Begründung der Bürgermeisterin und Vorlage zum Bürgerentscheid
Rede der Bürgermeisterin in der Gemeindevertretersitzung am 19.02.2013 - Es gilt das gesprochene Wort -
"Sehr geehrte Damen und Herren,
am 28.12.2012 und 02.01.2013 ging bei der Gemeindeverwaltung der Antrag auf Durchführung eines Bürgerentscheides, nach § 8 b Hessische Gemeindeordnung (HGO) ein. Dieser Antrag wurde von 1.195 Unterzeichnern auf 177 Listen unterstützt.
Der Gemeindevorstand hatte, mit Eingang des Antrages, die Aufgabe die formale Richtigkeit des Antrages und die Unterschriften zu prüfen.
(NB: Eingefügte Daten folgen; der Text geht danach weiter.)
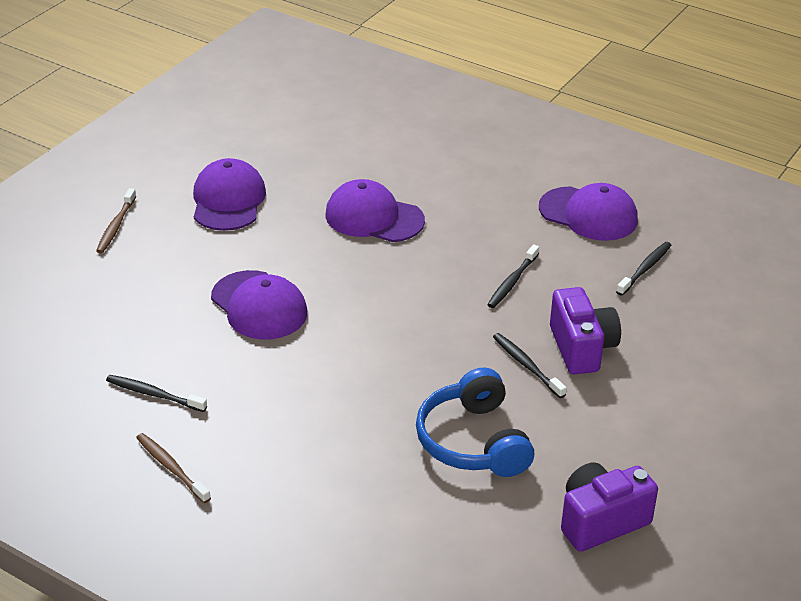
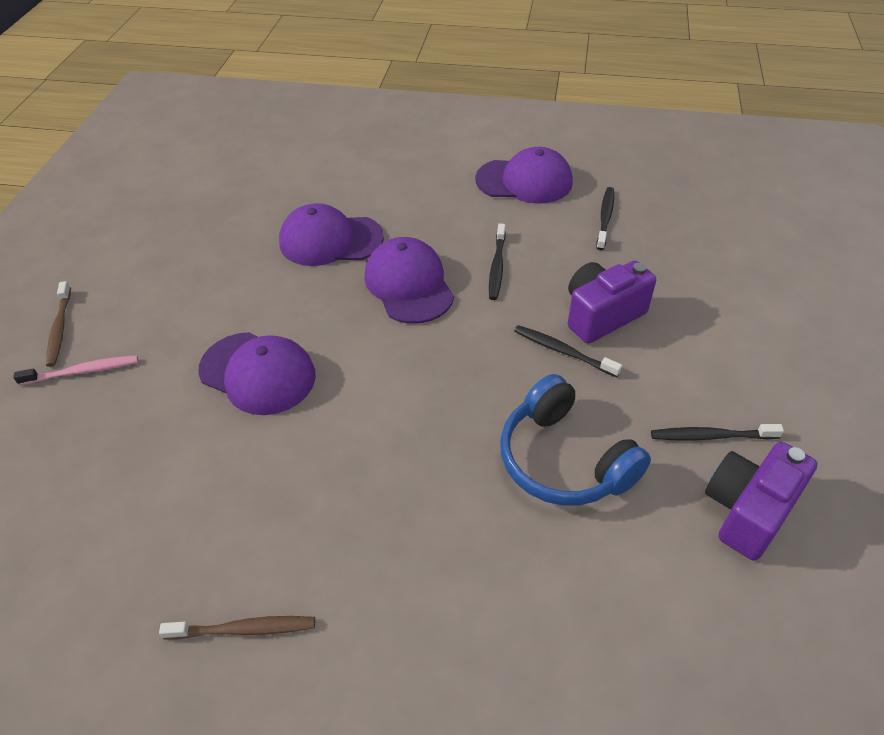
camera: 20 degrees left, 10 degrees up
(122, 264) = (83, 371): none -> pink toothbrush
(154, 394) = (182, 529): black toothbrush -> black toothbrush (710, 436)
(171, 467) = (244, 629): brown toothbrush -> brown toothbrush turned 150 degrees clockwise
(228, 200) = (174, 264): purple cap -> purple cap (409, 284)
(581, 348) = (601, 315): purple camera -> purple camera turned 90 degrees counterclockwise

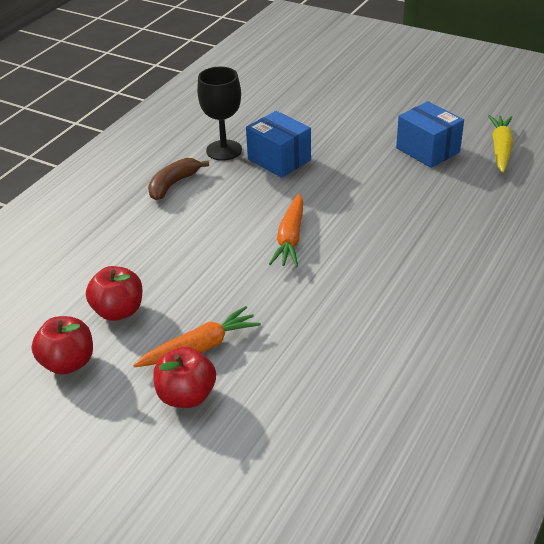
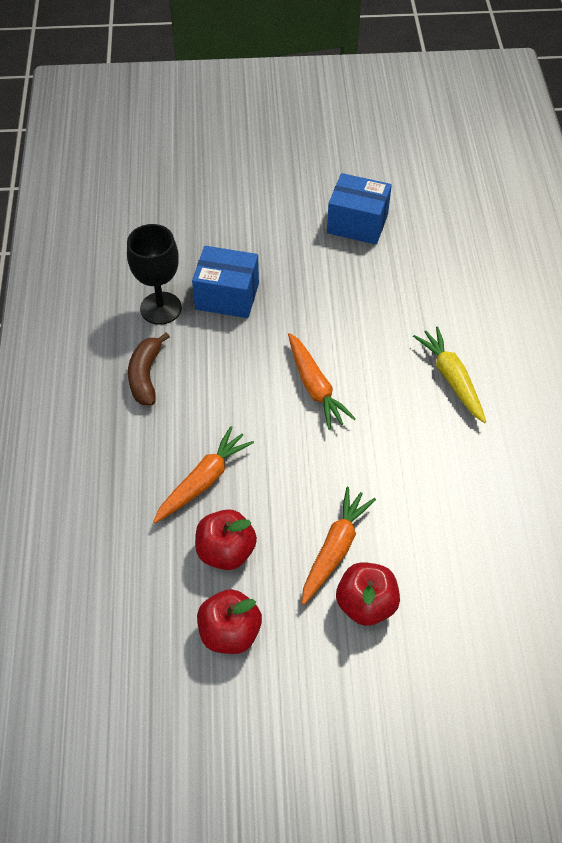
camera: 35 degrees left, 15 degrees up
(148, 261) = (203, 481): none -> orange carrot
(500, 149) = (420, 195): yellow carrot -> yellow carrot (451, 379)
Die Unterschriften wurden durch das Einwohnermeldeamt der Gemeinde Mainhausen geprüft. Dabei ist festzustellen, ob die vorgeschriebenen Voraussetzungen erfüllt sind. Jeder Unterzeichner muss wahlberechtigt sein und darf nur einmal unterschrieben haben. Mehrfache Unterschriften sind unwirksam.
Diese Prüfung ist abgeschlossen und es kann festgestellt werden, dass von den 1.195 Unterschriften 1.015 gültig und 180 ungültig, im Sinne des Gesetzes, waren.
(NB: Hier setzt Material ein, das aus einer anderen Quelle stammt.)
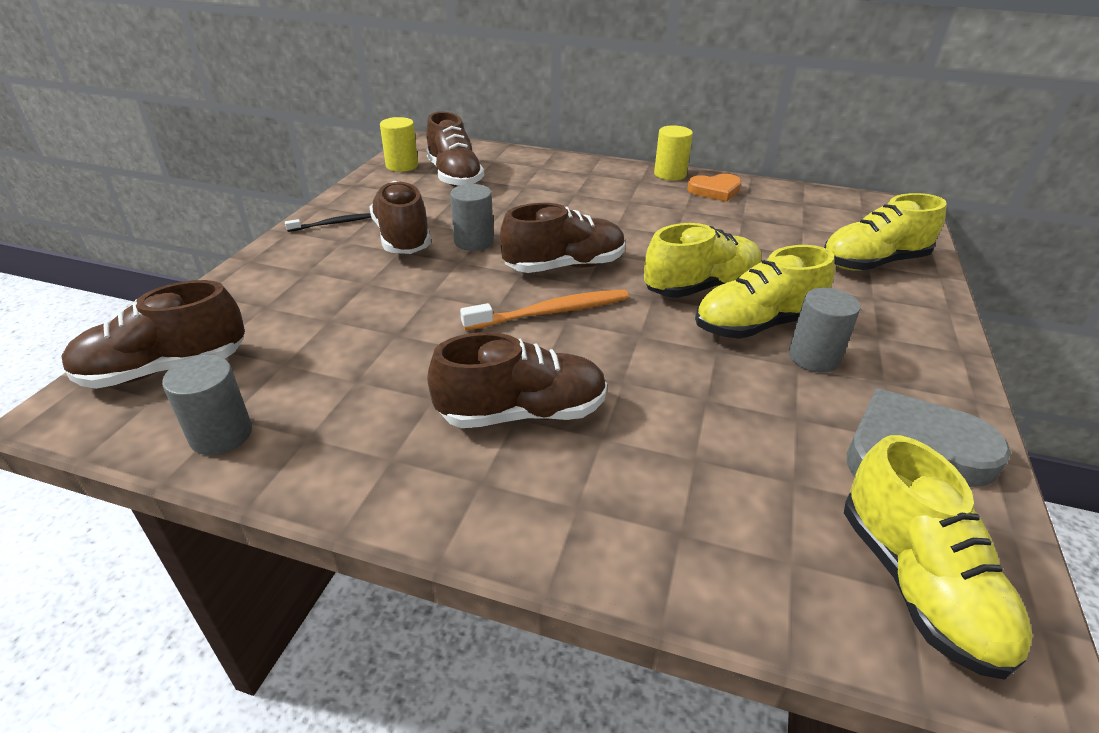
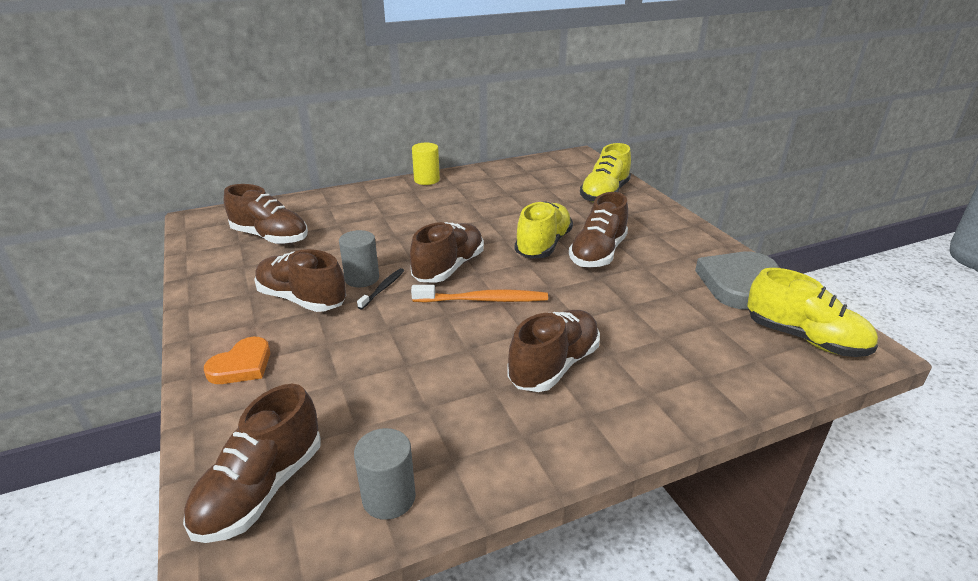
camera: 40 degrees left, 5 degrees down
(332, 224) = (221, 315): black toothbrush -> black toothbrush (383, 288)
(402, 165) = (208, 245): yellow cylinder -> none
(551, 312) = (483, 300): orange toothbrush -> orange toothbrush turned 60 degrees clockwise
(715, 190) = (469, 181): orange heart -> orange heart (242, 365)
(756, 325) = (598, 253): yellow shoe -> brown shoe
(813, 357) = (644, 258): grey cylinder -> none

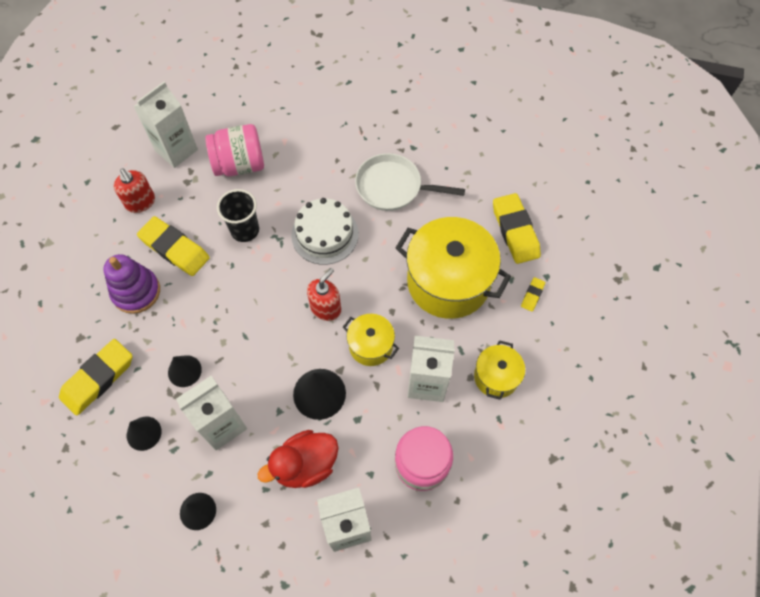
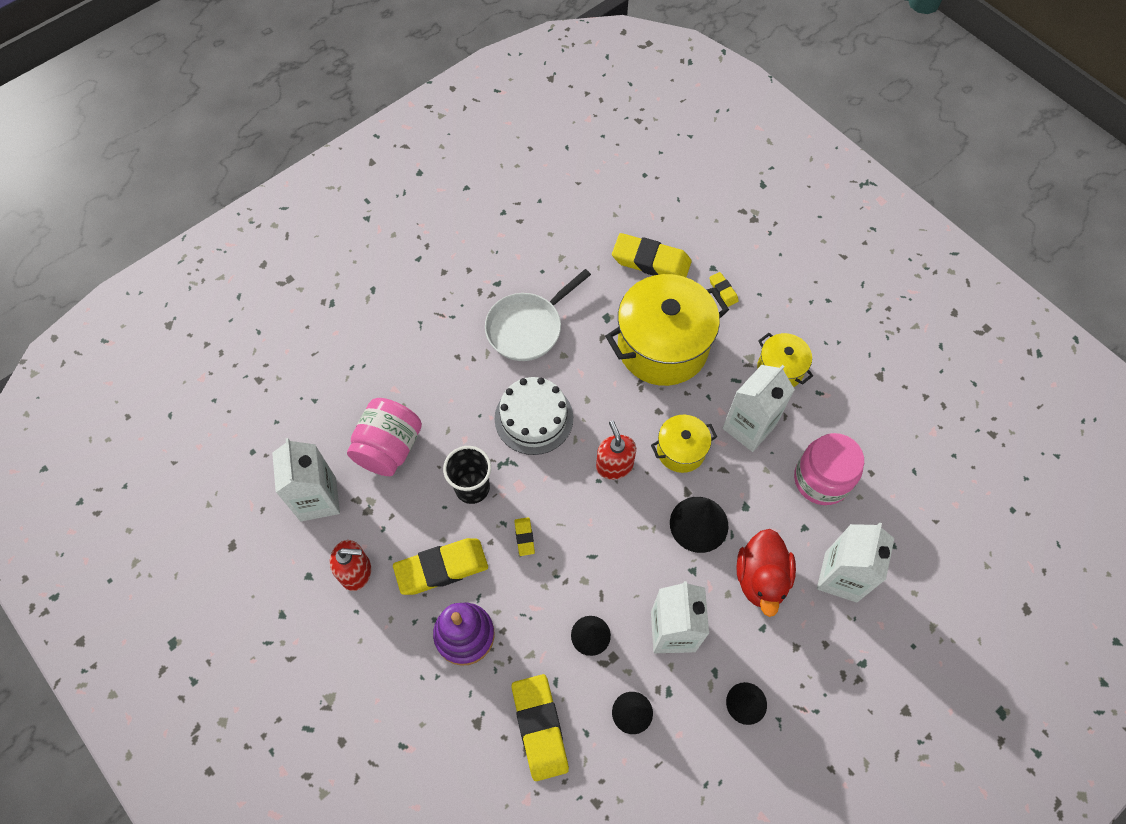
camera: 55 degrees left, 0 degrees up
(230, 284) = (524, 537): none -> yellow eraser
Mit der formalen Prüfung wurde vom Gemeindevorstand zunächst der Hessische Städte- und Gemeindebund beauftragt.
Das neunseitige Rechtsgutachten des HSGB liest sich auf den ersten Seiten sehr positiv, was die Zulässigkeit des Bürgerbegehrens anbetrifft. Folgende Feststellungen wurden zunächst getroffen:
1. Die Thematik ist eine wichtige Angelegenheit i. S. von § 8 b, Abs. 1 HGO,
2. die schriftliche Einreichung beim Gemeindevorstand ist erfolgt,
3. die Benennung von Vertrauenspersonen ist erfüllt,
4. die Fragestellung ist zulässig,
5. eine Verfristung ist nicht festzustellen,
6. die Begründung ist nicht zu beanstanden.
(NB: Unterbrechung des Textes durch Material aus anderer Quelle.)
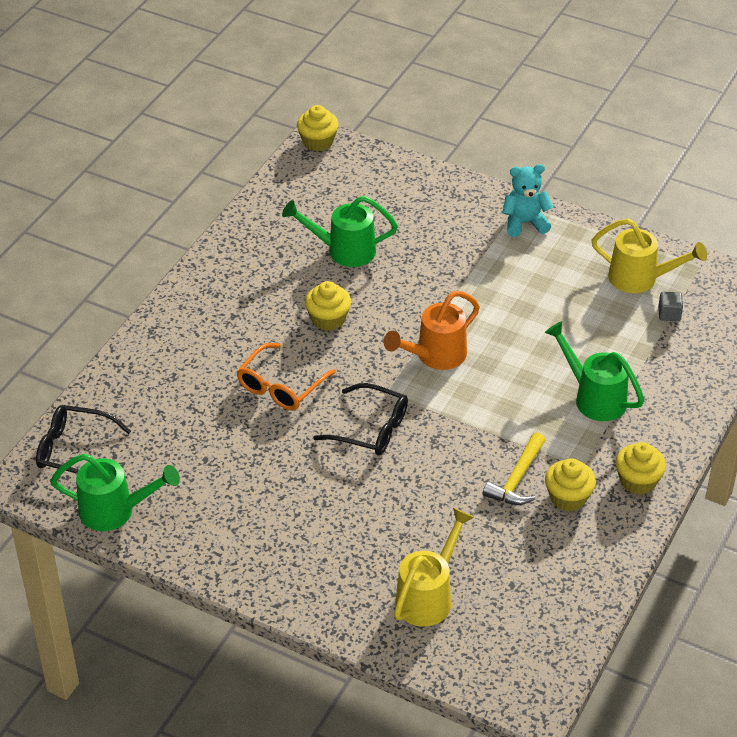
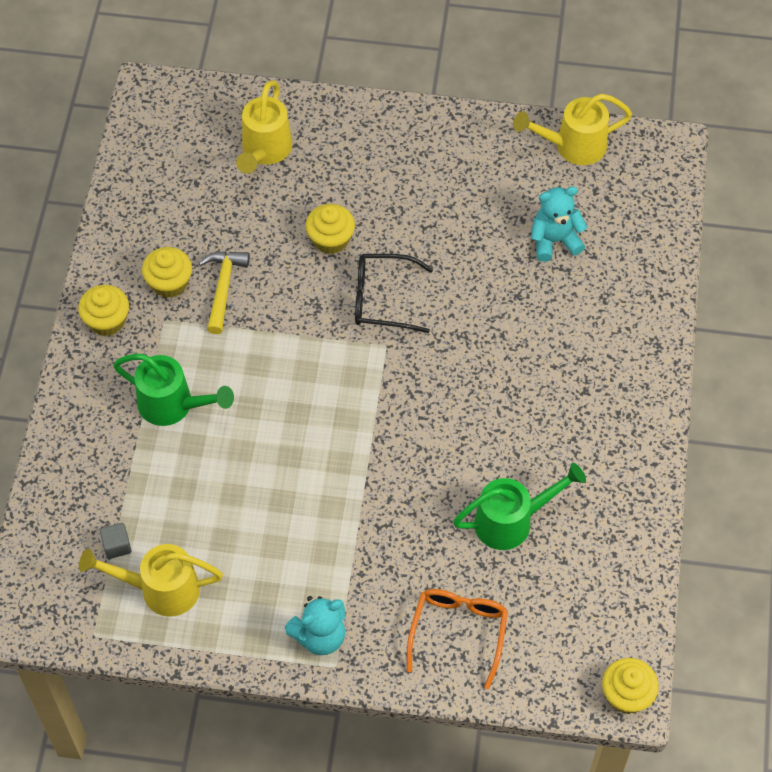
camera: 160 degrees right, 15 degrees up
(75, 451) = (645, 191): black glasses -> none
(114, 511) = (573, 146): green watering can -> yellow watering can
(187, 433) = (554, 241): none -> turquoise teddy bear
(281, 386) = (492, 320): orange glasses -> orange glasses (458, 633)
(328, 319) = (484, 418): yellow cupcake -> yellow cupcake (330, 239)
(435, 356) = (353, 406): orange watering can -> none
Erst auf Seite 8 wird auf den Negativkatalog des § 8 b Abs. 2 HGO eingegangen. Im Ergebnis heißt es sehr deutlich: „In Anbetracht der Einschlägigkeit von § 8 b, Abs. 2, Nr. 4 HGO ist das Bürgerbegehren nach der hier vertretenen Rechtsauffassung als unzulässig zu bezeichnen. § 8 b, Abs. 4, Satz 2 HGO enthält insoweit eine Rechtspflicht, wonach für die Gemeindevertretung bei der Entscheidung über die Zulässigkeit des Bürgerbegehrens kein Spielraum verbleibt.“
Damit wurde meine Auffassung, dass der Gesetzgeber die Durchführung eines Bürgerentscheides nicht einfach macht, bestätigt. Es war für mich nicht nachvollziehbar, dass das Bürgerbegehren in allen anderen Punkten zulässig ist und lediglich der Negativkatalog soll eine Zulässigkeit ausschließen.
Das entspricht keineswegs meiner Auffassung von direkter Bürgerbeteiligung.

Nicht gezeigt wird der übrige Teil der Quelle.